Vor Kurzem schrieb Frau Althaus im Blog von wir eltern «Mittlerweilen gibt es Mütter, die als Autorinnen oder Bloggerinnen das schlechte Gewissen vor sich her tragen wie ein besonderes Talent. Sie machen Karriere, bloss weil sie öffentlich gestehen, Rabenmütter zu sein und ihre Kinder gelegentlich vor dem TV zu parkieren.» Wie wahr. Aber nicht nur Rabenmütter machen mit ihrem Muttersein Schreib-Karriere, die Väter stehen dem in nichts nach. Ausser, dass sie eben keine Rabenväter sind, wenn sie am Spielplatzrand eine Zigarette rauchen oder über die Schwangerschaft ihrer Frau nicht auf Anhieb super-happy sind. Väter sind eben irgendwie cooler. So auch Sven Broder.

Mit «Papa steht seinen Mann» bringt der Beobachter-Kolumnist und Hauswart den ersten richtigen Männer-Erziehungs-Berater auf den Markt. Eigens für die Papis – oder in spe – die eben doch genauer wissen wollen, was nach dem «Pfff» passiert. Was erwartet einen Mann während der neun verrücktesten Monate im Leben einer Frau? Ist es o.k., ins Kinderbecken zu pinkeln? Und sind biertrinkende Männer eben doch cooler?

> Erfasste Daten:

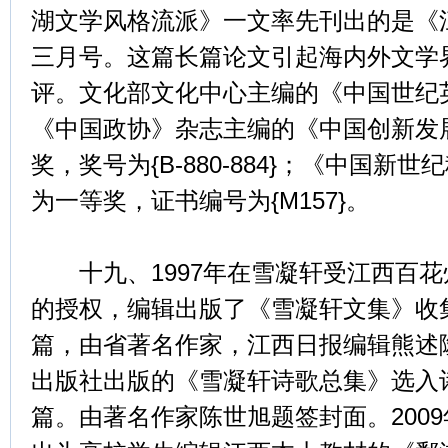
湖文学风格流派》一文率先刊出的是《江
三月号。这篇长篇论文引起海内外文学
评。文化部文化中心主编的《中国世纪
《中国政协》杂志主编的《中国创新发
奖，奖号为{B-880-884}；《中国新
为一等奖，证书编号为{M157}。
十九、1997年在雪凝轩受江西百花
的授权，编辑出版了《雪凝轩文集》收集
篇，由省著名作家，江西日报编辑熊述隆
出版社出版的《雪凝轩诗歌总集》选入诗歌
篇。由著名作家陈世旭题签封面。200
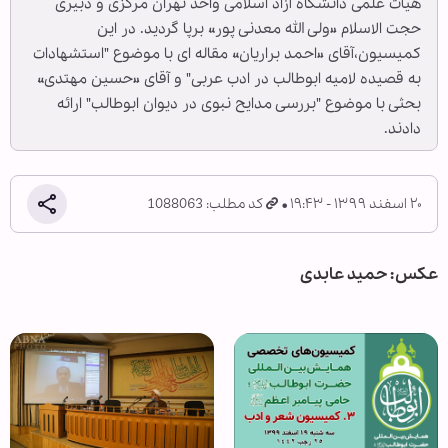
هیأت علمی دانشگاه آزاد اسلامی واحد تهران مرکزی و دبیری
حجت الاسلام «ولی الله معدنی پور» برپا گردید. در این
کمیسیون،آقای «احمد براریان» مقاله ای با موضوع "استشهادات
به قصیده لامیه ابوطالب در ادب عربی" و آقای «حسین مهتدی»
بحثی با موضوع "بررسی مدایح نبوی در دیوان ابوطالب" ارائه
دادند.
۲۰ اسفند ۱۳۹۹ - ۱۹:۴۳
کد مطلب: 1088063
عکس: حمید عابدی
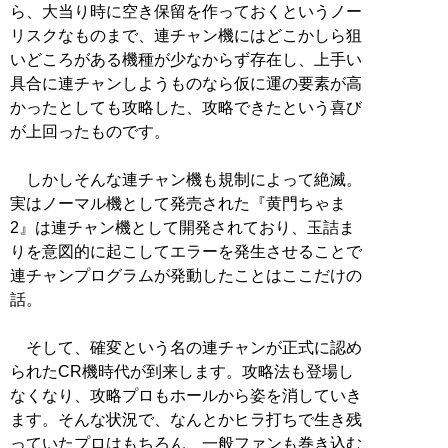
ら、大当り時に空き保留を作っておくというノー
リスクなものまで、連チャン機にはどこかしら狙
いどころがある機種が少なからず存在し、上手い
具合に連チャンしようものなら仮に運の要素が高
かったとしても攻略した、攻略できたという喜び
が上回ったものです。
しかしそんな連チャン機も規制によって絶滅。
実はノーマル機として発売された『黄門ちゃま
2』は連チャン機として開発されており、玉詰ま
りを意図的に起こしてエラーを発生させることで
連チャンプログラムが発動したことはここだけの
話。
そして、確変という名の連チャンが正式に認め
られたCR機時代が到来します。攻略法も登場し
なくなり、攻略プロもホールから姿を消していき
ます。そんな状況で、なんとかヒラ打ちで生き残
っていたプロはもちろん、一般ファンも巻き込む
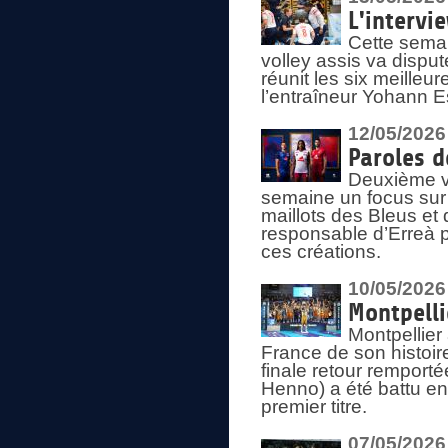
L'intervi
Cette semai
volley assis va disput
réunit les six meille
l’entraîneur Yohann Es
12/05/2026
Paroles d
Deuxième vo
semaine un focus sur 
maillots des Bleus e
responsable d’Erreà p
ces créations.
10/05/2026
Montpelli
Montpellier
France de son histoir
finale retour remporté
Henno) a été battu en
premier titre.
07/05/2026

> Übungsteile:
1) Nenne alle Fragen, die der Text über Sven Broders Väterbuch im letzten Absatz stellt.
2) Schreib den Text über Sven Broders Väterbuch nach seinem letzten Satz weiter.
Die Datensätze braucht man hier nicht.

> Antworten je Aufgabe:
1)
- Was erwartet einen Mann während der neun verrücktesten Monate im Leben einer Frau?
- Ist es o.k., ins Kinderbecken zu pinkeln?
- Und sind biertrinkende Männer eben doch cooler?

2)
Es gibt Passagen in diesem Ratgeber, die wie eine Erleuchtung (auch oder vor allem für uns Frauen) sind: «Frau hat gegenüber Mann den Vorteil, dass sie allein ist, wenn sie über den Schwangerschaftstest pinkelt...» Schon mal darüber nachgedacht? Die armen Männer – und das meine ich ausnahmsweise nicht ironisch – sind NIE alleine, wenn sie die tolle Nachricht erfahren! Stellen Sie sich vor, Sie hätten sofort irgendeine, wenn möglich positive, Reaktion zeigen sollen, als Sie das Plus auf dem Stäbchen entdeckten! Es gibt kaum eine intimere Situation und die sollte man doch in trauter Einsamkeit erleben dürfen, oder nicht? Und da wir werdenden Mütter in dem Moment kaum ertragen würden, dass er seinen wahren Gefühlen freien Lauf lässt – auch Herr Broder rät vehement davon ab – schmecken unsere Erinnerungen an die Bekanntgabe doch meist etwas fade, nicht?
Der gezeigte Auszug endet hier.